I should reiterate that, while my reservations about the writing on a line-by-line basis still stand, the construction of these mysteries is extraordinary.
Glad to see you’re having fun! I’m ashamed to admit that I didn’t get case 3, but that was because I was hoping the writers weren’t going to go for something that “easy.”
Incidentally, and you might not care to comment on this here, I started thinking about just how bizarre Japanese fiction is compared to Western fiction. Not just mysteries, but fiction in general. Maybe it’s just culture or something, but I keep being impressed at how different it is.
I think Case 3 is easily the weakest, and strongly contributed to my giving up at the beginning of Case 4.
Assuming there are no major upsets, Case 5 looks to be the strongest in the series. In fact this might be the strongest game in the series in terms of its mysteries.
Although I get what you mean, I don’t really feel qualified to judge Japanese fiction as a whole. Is it really more bizarre than Western fiction, or is only a particular subset translated to match what people think are Western tastes? I suspect the answer is somewhere in the middle.
Probably. It’s just a fascination is all it is.
How are you doing game wise, by the way.
I’m nearly finished, I think. Just got some loose ends to tie up (I’d clocked early on that some evidence would have been sent up with the space capsule and that was the motive for the new killings, but I couldn’t work out what it was)
The killer is a brilliant surprise. I didn’t work out who the phantom was until the business with the ladder, and I literally hadn’t considered them at all before then. But they’re hardly a minor character! Very clever misdirection.
In fact (because I’m congenitally unable to offer unqualified compliments, it seems) I think they could have been a lot more brazen with it. The culprit is so well hidden that there could have been a lot more clues and I think it would still have been a blinder of a surprise.
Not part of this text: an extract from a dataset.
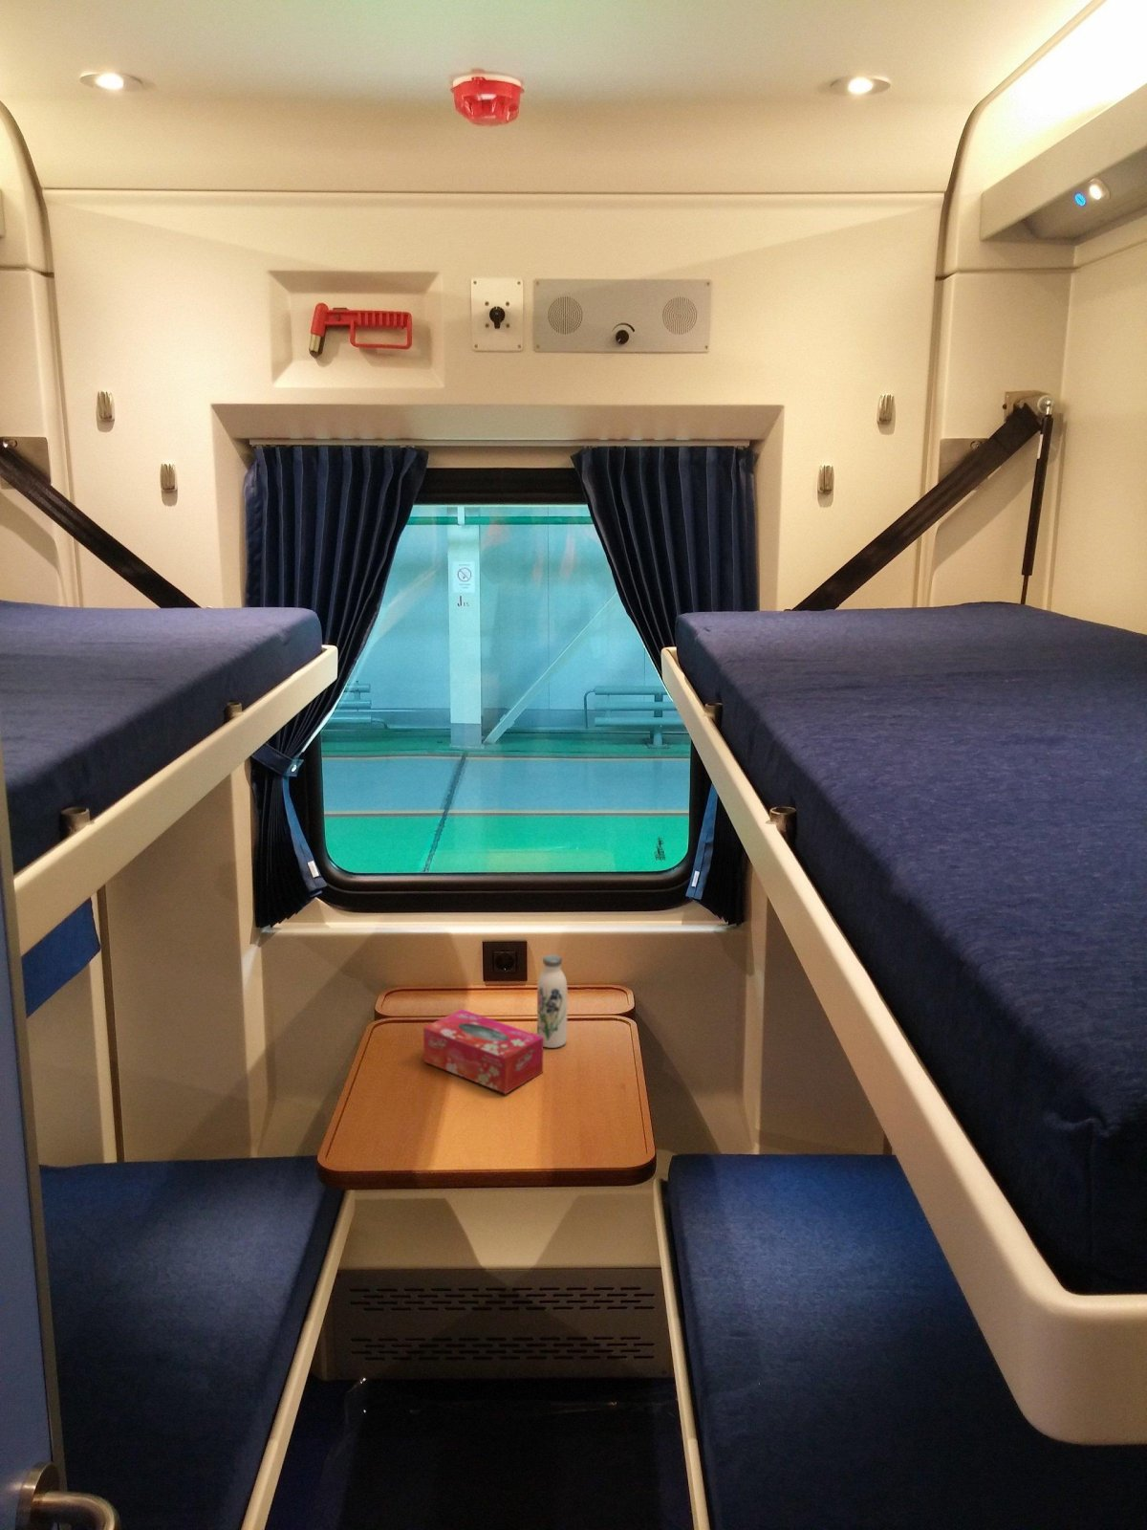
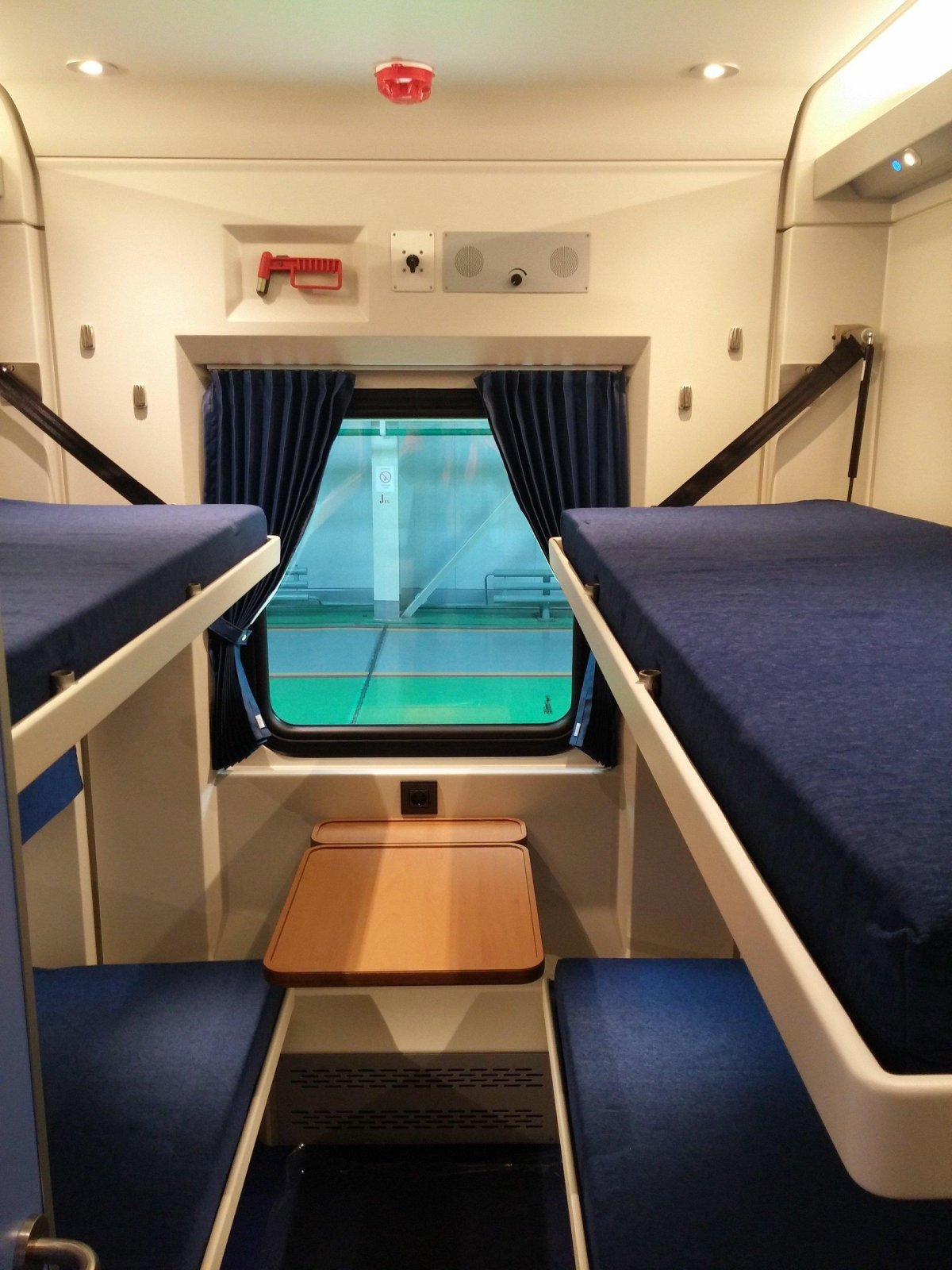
- tissue box [423,1008,543,1095]
- water bottle [536,954,569,1049]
It’s certainly the best in the series. Shame the two non-bombing cases are so heavy going and inconsequential in comparison.
Glad to see you liked it!
Also, I watched the prologue of PWvsPL and I like it so far. A little easy, but it is a prologue.
And there’s good voice acting.
And 3D breakdowns.
And voice-acted 3D breakdowns.
(Also, I don’t know if you care, since you didn’t like the last one, but AAI2 has a fan translation out there. I watched the first case and part of the second, with a different translation I admit, and I thought it was good. The story’s also been praised.)
Have you seen the DLC for Dual Destinies? Here in the UK it’s not particularly cheap. I wondered if it was worth getting.
I’ll give AAI2 a look. I liked the gameplay of AAI, maybe even more than the regular series. The characters just wouldn’t shut up though!
I have, and I thought it was good. It’s probably the only case where that logic path thing is used correctly. There are some other elements I liked, but they’re spoilers.
I’m oddly determined to keep this post alive, aren’t I?
I was wondering if you ever got around to either the Layton crossover or AII2. If not, quite sorry, I’ll stop poking this post. 😛 If so, what did you think?
I haven’t yet, although they’re still on my list. I’m working my way through Zero Escape: Virtue’s Last Reward, but it’s a bit of a slog. I don’t know if I’ve picked an unfortunate route through the story tree, but the characters’ all behave so implausibly that I’m finding it difficult to both follow and care.
Ah! A shame, I was looking forward to see what you thought. I can give a quick and dirty review, if you wish.
And yeah, my limited knowledge of VLR gave the impression that it was a lot stranger than the last game, and a little more, ah, loose in it’s plotting. But it’s been a while since I read that. Hopefully you’ll find something to enjoy though.